Tuesday, October 19, 2010

The b.h. and I spent all day yesterday at a big wine show in Stowe. It basically involved a beautiful drive, a two hour seminar with a hilarious and engaging Spanish importer who peppered his talk with expletives and blunt opinions (while he was walking us through a tasting of 25 delicious wines), and a walk-around tasting of a couple hundred wines. Also, there were snacks in the form of cheese and bread and olives and nuts and the like. It was fantastic.
Today I have another show just like it, this time in Essex, and unfortunately no one to accompany me. Ah well.
It has gotten brutally cold suddenly, and I wasn't entirely prepared. I did manage to get out all of the winter clothes from storage, but I'll have to hurry up with the plastic for our windows and the heavier curtains. Twenty six degrees last night. Ugh. The good news is that the dogs have been a lot more snuggly as a result.
I have been cooking a lot more these days, since the b.h. has been in class at night and I have had to fend for myself. I have perfected the roasted cauliflower recipe, made a batch of fig and cardamom ice cream (thanks to Z for the recipe), and tried my hand at baked apples, which were delicious. Have to practice different kinds of salads so I don't get bored with lettuce. Next up: lasagna. Wish me luck.
Other than that, I haven't been doing anything very exciting. Trying to get the dogs out to Hubbard park every day, and we seem to have figured out when and where to go to meet with other people and dogs. Kilgore is a social butterfly, and he loves running around with other dogs. Wyatt, on the other hand, tends to skirt around the edges or just bolt for the car. Mostly I'm with Wyatt.
Been reading Talk Talk by T.C. Boyle, still plodding through A Month of Sundays, not because I don't enjoy it but because the language is pretty thick and I have to have all of my wits about me (which doesn't happen often) in order to read it. On audiobook I've been listening to Good Omens, and I have a book of short stories by a Canadian author whose name I can't quite recall for the spare moments I have during a break at work or while I am waiting in the dentist's office.
Speaking of the dentist, I will be heading back there tomorrow to get my fancy new gold pirate caps.
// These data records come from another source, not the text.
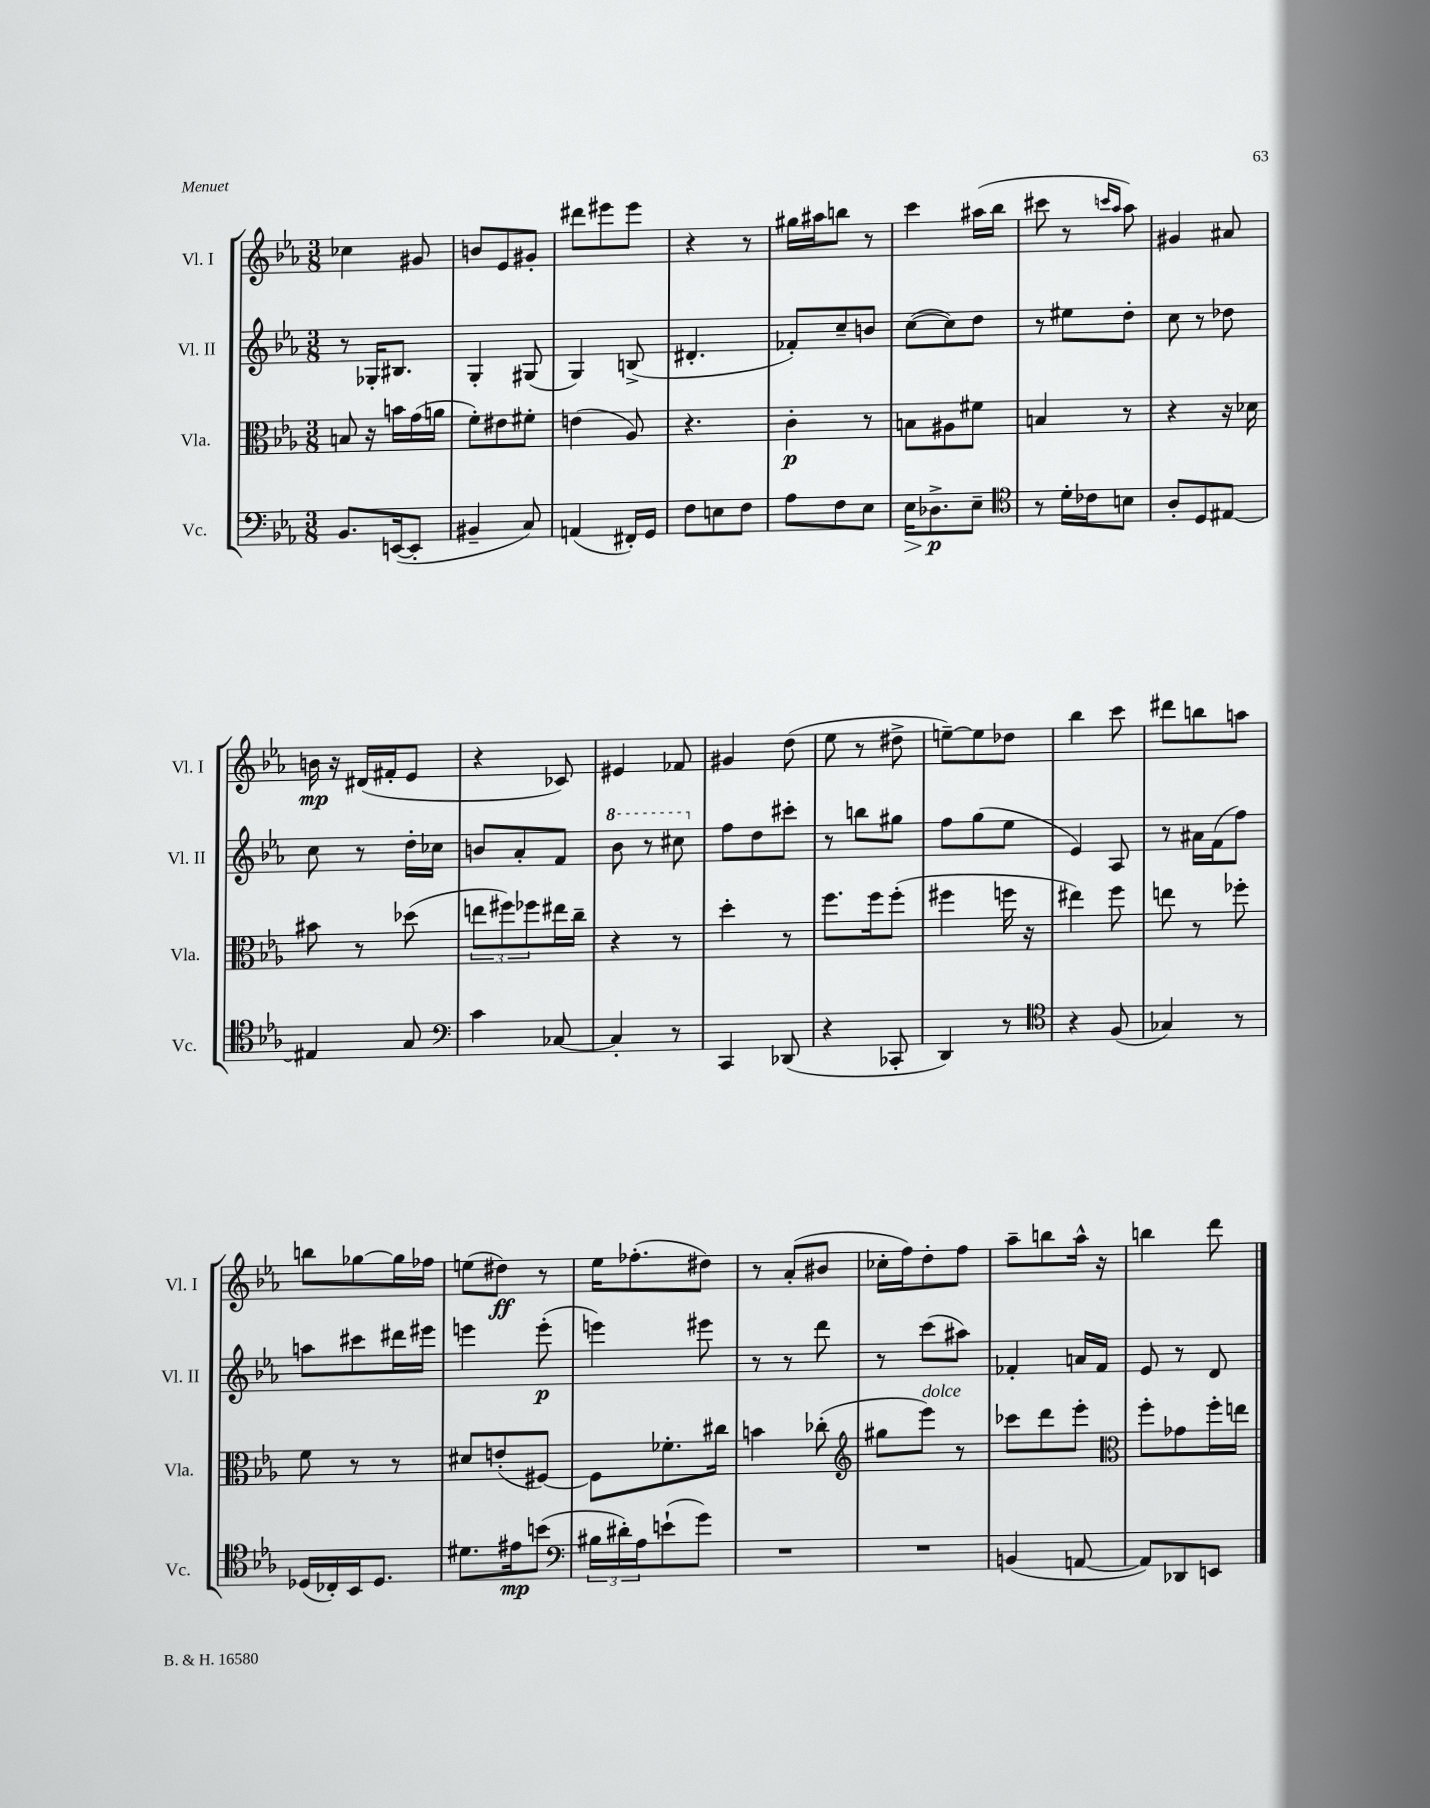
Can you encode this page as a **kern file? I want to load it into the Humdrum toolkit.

**kern	**kern	**kern	**kern
*staff4	*staff3	*staff2	*staff1
*clefF4	*clefC3	*clefG2	*clefG2
*k[b-e-a-]	*k[b-e-a-]	*k[b-e-a-]	*k[b-e-a-]
*M3/8	*M3/8	*M3/8	*M3/8
8.BB-	8B	8r	4cc-
.	16r	16G-'	.
([16EE	16b	8.B#	.
8EE']	(16g	.	8g#
.	16a	.	.
=	=	=	=
4BB#~	8f')	4G'	8b
.	8e#	.	8e-
8C)	8f#'	(8G#	8g#'
=	=	=	=
(4AA	(4e	4G)	8ddd#
.	.	.	8eee#
16FF#')	8A-)	(8B^	8eee#
16GG	.	.	.
=	=	=	=
8F	4.r	4.d#'	4r
8E	.	.	.
8F	.	.	8r
=	=	=	=
8A-	4c'	8f-')	16gg#
.	.	.	16aa#
8F	.	8cc~	8bb
8E-	8r	8b	8r
=	=	=	=
16E-	8B	([8cc	4ccc
8.D-^	.	.	.
.	8A#	8cc])	.
8E-~	8f#	8dd	(16aa#
.	.	.	16bb-
=	=	=	=
*clefC4	*	*	*
8r	4B	8r	8ccc#
16d'	.	8ee#	8r
16c-	.	.	.
.	.	.	16qqccc
.	.	.	16qqaa-
8B	8r	8dd'	8aa-)
=	=	=	=
8A-'	4r	8cc	4g#
8D	.	8r	.
[8E#	16r	8dd-	8a#
.	16d-	.	.
=	=	=	=
4E#]	8b#	8cc	16b
.	.	.	16r
.	8r	8r	(16d#
.	.	.	16f#'
8G	(8dd-	16dd'	8e-
.	.	16cc-	.
=	=	=	=
*clefF4	*	*	*
4c	12ee	8b	4r
.	12ff#)	.	.
.	.	8a-'	.
.	12ff-	.	.
[8C-	16ee#	8f	8c-)
.	16cc~	.	.
=	=	=	=
4C-']	4r	8bb-	4e#
.	.	8r	.
8r	8r	8ccc#	8f-
=	=	=	=
4CC	4dd'	8ff	4g#
.	.	8dd	.
(8DD-	8r	8ccc#'	(8dd
=	=	=	=
4r	8.ff	8r	8ee-
.	.	8bb	8r
.	16ff	.	.
8CC-'	(8ff'	8gg#	8dd#^
=	=	=	=
4DD)	4ff#	8ff	[8ee~)
.	.	(8gg	8ee]
8r	16ff	8ee-	8dd-
.	16r	.	.
=	=	=	=
*clefC4	*	*	*
4r	4ee#)	4e-)	4bb-
(8F	8ff	8A-	8ccc
=	=	=	=
4G-)	8ee	8r	8ddd#
.	8r	16a#	8bb
.	.	(16f	.
8r	8ff-'	8ff)	8aa
=	=	=	=
(16D-	8f	8aa	8bb
16C-')	.	.	.
16BB-	8r	8ccc#	[8gg-
8.D-	.	.	.
.	8r	16ddd#	16gg-]
.	.	16eee#	16ff-
=	=	=	=
8.d#	8d#	4eee	(8ee
.	(8e'	.	8dd#)
16e#	.	.	.
(8b	[8F#)	(8eee'	8r
=	=	=	=
*clefF4	*	*	*
24B#	8F#]	4eee)	16ee-
24d#')	.	.	.
.	.	.	(8.ff-'
24A-	.	.	.
(8e`	8.f-'	.	.
8g)	.	8eee#	8dd#)
.	16cc#	.	.
=	=	=	=
4.r	4b	8r	8r
.	.	8r	(8a-'
.	(8cc-'	8ddd	8b#
=	=	=	=
*	*clefG2	*	*
4.r	8gg#	8r	16cc-'
.	.	.	16ff)
.	8eee-)	(8ccc	8dd'
.	8r	8aa#)	8ff
=	=	=	=
(4BB	8ccc-	4f-'	8aa-~
.	8ddd	.	8bb
[8AA	8eee-'	16a	16aa-^^
.	.	16f-	16r
=	=	=	=
*	*clefC3	*	*
8AA])	8ff'	8e-	4bb
8DD-	8g-	8r	.
8EE	16ff'	8d	8ddd
.	16ee	.	.
==	==	==	==
*-	*-	*-	*-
Fortunately the teeth are pretty far back, so I don't have to seek a career in rap just yet. For the past two weeks I have been living with a temporary wax cap fitted over both teeth. This is so that the dentist can send away the mold to get the caps made. The wax has been driving me insane. I popped it off within the first couple days, and have since been removing it every night to soak it in alcohol while I carefully brush the extremely sensitive teeth underneath. I have never looked so forward to a dentist's appointment as I am to the one tomorrow. The wax cap is going to be a lovely shade of purply black from the back to back wine tastings. I wonder what my Mormon dentist will think?

4 comments:

loobyloo said...

Oh to be in Essex! I'd volunteer for that gig!

It's very weird hearing Americans using the word "Essex". It's got particular resonances for English people. It means blank suburbia, new money, the moneyed working classes, lack of taste, hair drawn up severely on women's heads, cheap sportswear.
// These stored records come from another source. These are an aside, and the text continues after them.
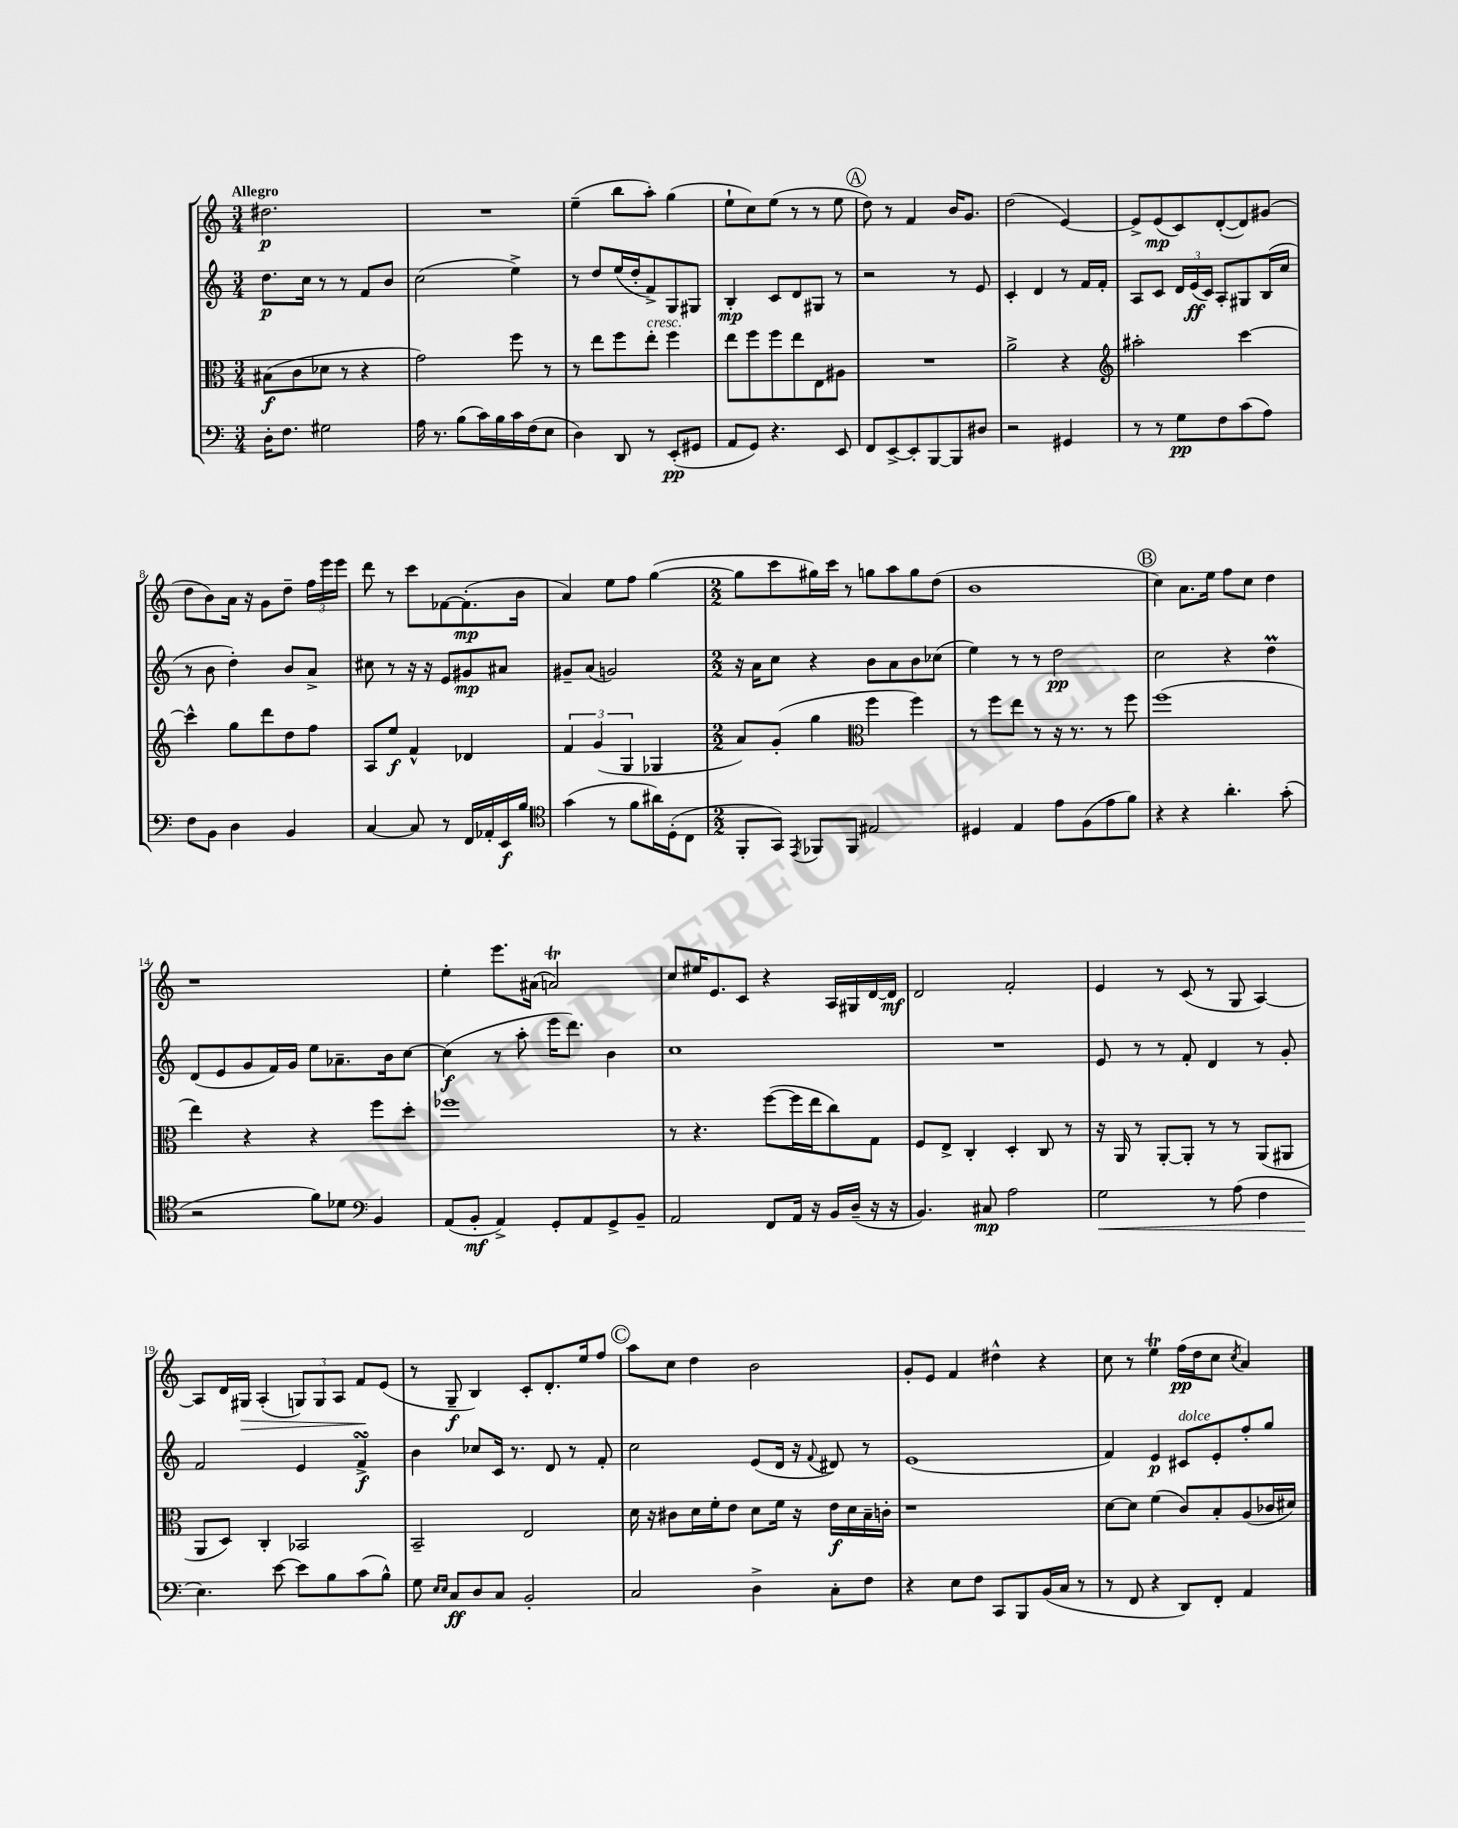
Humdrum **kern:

**kern	**kern	**kern	**kern
*staff4	*staff3	*staff2	*staff1
*clefF4	*clefC3	*clefG2	*clefG2
*k[]	*k[]	*k[]	*k[]
*M3/4	*M3/4	*M3/4	*M3/4
16D'	(8B#	8.dd	2.dd#
8.F	.	.	.
.	8c	.	.
.	.	16cc	.
2G#	8d-	8r	.
.	8r	8r	.
.	4r	8f	.
.	.	8b	.
=	=	=	=
16A	2g)	(2cc	2.r
8.r	.	.	.
(8B	.	.	.
16c)	.	.	.
16B	.	.	.
16c	8ff	4ee^)	.
(16F	.	.	.
8E	8r	.	.
=	=	=	=
4D)	8r	8r	(4ee~
.	8ee	8dd	.
8DD	8ff	(16ee	8bb
.	.	16dd'	.
8r	8ee'	8f^)	8aa')
(8EE'	4ff	8G	(4gg
8GG#	.	8G#	.
=	=	=	=
8AA	8ee	4B'	8ee`
8GG)	8ff	.	8cc)
4.r	8ff	8c	(8ee
.	8ee	8d	8r
.	8E	8G#	8r
8EE	8A#	8r	8ee
=	=	=	=
8FF	2.r	2r	8dd)
[8EE^	.	.	8r
8EE']	.	.	4f
[8BBB	.	.	.
8BBB]	.	8r	16b
.	.	.	8.g
8D#	.	8e	.
=	=	=	=
2r	2a^	4c'	(2dd
.	.	4d	.
4GG#	4r	8r	[4e)
.	.	16f	.
.	.	16f'	.
=	=	=	=
*	*clefG2	*	*
8r	2aa#'	8A	8e^]
8r	.	8c	(8e
8G	.	24d	8c)
.	.	(24e	.
.	.	24c)	.
8F	.	8A'	([8d'
(8c	[4ccc	8G#	8d])
8A)	.	(16B	(8g#
.	.	16cc	.
=	=	=	=
8F	4ccc^^]	8r	8dd
8BB	.	8b	8b)
4D	8gg	4dd')	16a
.	.	.	16r
.	8ddd	.	8g
4BB	8dd	8b	8dd~
.	8ff	8a^	24ff
.	.	.	24eee
.	.	.	24eee
=	=	=	=
[4C	8A	8cc#	8ddd
.	8ee	8r	8r
8C]	4f^^	16r	8ccc
.	.	16r	.
8r	.	8e	[8f-
16FF	4d-	8g#	(8.f-']
16AA-'	.	.	.
16EE	.	8a#	.
16B	.	.	16b
=	=	=	=
*clefC4	*	*	*
(4g	6f	8g#~	4a)
.	.	(8a	.
.	(6g	.	.
8r	.	2g)	8ee
.	6G	.	.
8f	.	.	8ff
16a#)	4G-	.	([4gg
(16D'	.	.	.
8C	.	.	.
=	=	=	=
*M2/2	*M2/2	*M2/2	*M2/2
8FF'	8a)	16r	8gg]
.	.	16a	.
8GG)	(8g'	8cc	8ccc
8qEE	.	.	.
8FF-	4gg	4r	16gg#)
.	.	.	16ccc
8FF-	.	.	8r
*	*clefC3	*	*
2E#	4ff	8b	8gg
.	.	8a	8aa
.	4ff)	8b	8gg
.	.	(8cc-	(8dd
=	=	=	=
4D#	8r	4ee)	1b
.	8ff	.	.
4E	8ee	8r	.
.	8r	8r	.
8e	16r	2dd	.
.	8.r	.	.
(8F	.	.	.
8e	8r	.	.
8f)	8ff	.	.
=	=	=	=
4r	(1ff	2cc	4cc)
4r	.	.	8.a
.	.	.	16ee
4.a'	.	4r	8ff
.	.	.	8cc
.	.	4dd	4dd
(8g'	.	.	.
=	=	=	=
2r	4ee)	(8d	1r
.	.	8e	.
.	4r	8g	.
.	.	16f)	.
.	.	16g	.
8f)	4r	8ee	.
8d-	.	8.a-~	.
*clefF4	*	*	*
4BB	8ff	.	.
.	.	16b	.
.	8dd'	[8cc	.
=	=	=	=
(8AA	1ff-	(4cc]	4ee'
8BB'	.	.	.
4AA^)	.	8r	8.eee
.	.	8aa'	.
.	.	.	(16a#
8GG'	.	16eee	2a)
.	.	8.ddd)	.
8AA	.	.	.
8GG^	.	4b	.
8BB~	.	.	.
=	=	=	=
2AA	8r	1cc	8cc
.	4.r	.	16ee#
.	.	.	8.e
.	.	.	8c
8FF	([8ff	.	4r
16AA	16ff]	.	.
16r	16ee	.	.
16BB	8cc)	.	16A
(16D~	.	.	16G#
16r	8G	.	[16d
16r	.	.	16d]
=	=	=	=
4.BB)	8F	1r	2d
.	8E^	.	.
.	4C'	.	.
8C#	.	.	.
2A	4D'	.	2f'
.	8C	.	.
.	8r	.	.
=	=	=	=
2G	16r	8e	4e
.	16AA	.	.
.	8r	8r	.
.	[8AA'	8r	8r
.	8AA']	8f'	(8c
8r	8r	4d	8r
(8A	8r	.	8G
4F	(8AA	8r	[4A)
.	8AA#	8g'	.
=	=	=	=
4.E)	8AA	2f	8A]
.	8D)	.	16d
.	.	.	16G#
.	4C'	.	(4A'
[8e	.	.	.
8e]	2BB-	4e	12G)
.	.	.	12G
8B	.	.	.
.	.	.	12A
(8c	.	4f^	8f
8B^^)	.	.	(8e
=	=	=	=
8G	2BB~	4b	8r
16qqE	.	.	.
16qqE	.	.	.
8C	.	.	8G~
8D	.	8cc-	4B)
8C	.	16c	.
.	.	8.r	.
2BB'	2E	.	8c'
.	.	8d	8.d'
.	.	8r	.
.	.	.	16ee
.	.	8f'	8ff
=	=	=	=
2C	16d	2cc	8aa
.	16r	.	.
.	8c#	.	8cc
.	16d	.	4dd
.	16f'	.	.
.	8e	.	.
4D^	8d	(8e	2b
.	16f	16d	.
.	16r	16r	.
.	.	8qqf	.
8C'	16e	8d#)	.
.	16d	.	.
8F	16B~	8r	.
.	16c'	.	.
=	=	=	=
4r	1r	(1e	8g'
.	.	.	8e
8E	.	.	4f
8F	.	.	.
8CC	.	.	4dd#^^
8BBB	.	.	.
(16BB	.	.	4r
16C	.	.	.
8r	.	.	.
=	=	=	=
8r	[8d	4f)	8cc
8FF	8d]	.	8r
4r	(4f	4e	4ee
8DD)	8c)	8c#	(16ff
.	.	.	16dd
8FF'	8B'	8e'	8cc
.	.	.	8qcc
4AA	(8A	8ff'	4a)
.	16c-	8gg	.
.	16d#)	.	.
==	==	==	==
*-	*-	*-	*-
The last place you'd go to a wine show.

heybartender said...

Our Essex has most of that as well. The Inn where the show was held was lovely but very expensive, and it was across a highway from an outlet mall. (If you haven't seen one of those, you don't want to know what you're missing. And they're mostly located in blank suburbia.) The thing about Vermont is that there is almost no suburbia at all, and what little there is we manage to disguise with lots of trees.

Seriously though, no trouble with blogger? I am only able to access it by signing in as a commenter on other people's blogs.

loobyloo said...

Really? I don't use blogger (apart to comment on other people's blogspot blogs) so I don't know what's going on.

I'd like the idea of concealing suburbia with trees. In parts of England you can see how the older suburbs were made to create the sense of a village. They failed, but in certain cases, made something else which I quite like to be honest, with characterful period architecture that was self-consciously modern. The newer ones that go up now tend to be private developments. The houses are tiny, cheaply built and appear to have been built by firms who haven't consulted an architectural historian.

heybartender said...

Those last developments you refer to are what we call subdivisions, or MacNeighborhoods. Our developers hardly consult a fucking real carpenter, much less an architectural historian. The result is predictably hideous, probably more so now that half of them are being abandoned due to our economy.